▶ WHAT TO DO
Could you restate, exactly and with nothing added, the lines from the start of the data through the line that holds "who is it with?", leaving the pictures out?

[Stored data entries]
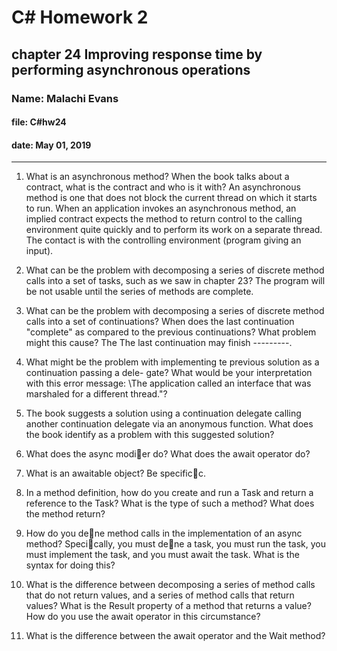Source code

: # C# Homework 2

## chapter 24 Improving response time by performing asynchronous operations

### Name: Malachi Evans

#### file: C#hw24

#### date: May 01, 2019

------------------------------
1. What is an asynchronous method? When the book talks about a contract, what is the contract and
who is it with?
    An asynchronous method is one that does not block the current thread on which it starts to run. When an application invokes an asynchronous method, an implied contract expects the method to return control to the calling environment quite quickly and to perform its work on a separate thread. The contact is with the controlling environment (program giving an input).

2. What can be the problem with decomposing a series of discrete method calls into a set of tasks, such
as we saw in chapter 23?
    The program will be not usable until the series of methods are complete.

3. What can be the problem with decomposing a series of discrete method calls into a set of continuations?
When does the last continuation "complete" as compared to the previous continuations? What problem
might this cause?
    The The last continuation may finish ---------.

4. What might be the problem with implementing te previous solution as a continuation passing a dele-
gate? What would be your interpretation with this error message: \The application called an interface
that was marshaled for a different thread."?

5. The book suggests a solution using a continuation delegate calling another continuation delegate via
an anonymous function. What does the book identify as a problem with this suggested solution?

6. What does the async modier do? What does the await operator do?

7. What is an awaitable object? Be specificc.

8. In a method definition, how do you create and run a Task and return a reference to the Task? What
is the type of such a method? What does the method return?

9. How do you dene method calls in the implementation of an async method? Specically, you must
dene a task, you must run the task, you must implement the task, and you must await the task.
What is the syntax for doing this?

10. What is the difference between decomposing a series of method calls that do not return values, and
a series of method calls that return values? What is the Result property of a method that returns a
value? How do you use the await operator in this circumstance?

11. What is the difference between the await operator and the Wait method?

▶ SOLUTION TO THIS TASK
Source code

: # C# Homework 2

## chapter 24 Improving response time by performing asynchronous operations

### Name: Malachi Evans

#### file: C#hw24

#### date: May 01, 2019

------------------------------
1. What is an asynchronous method? When the book talks about a contract, what is the contract and
who is it with?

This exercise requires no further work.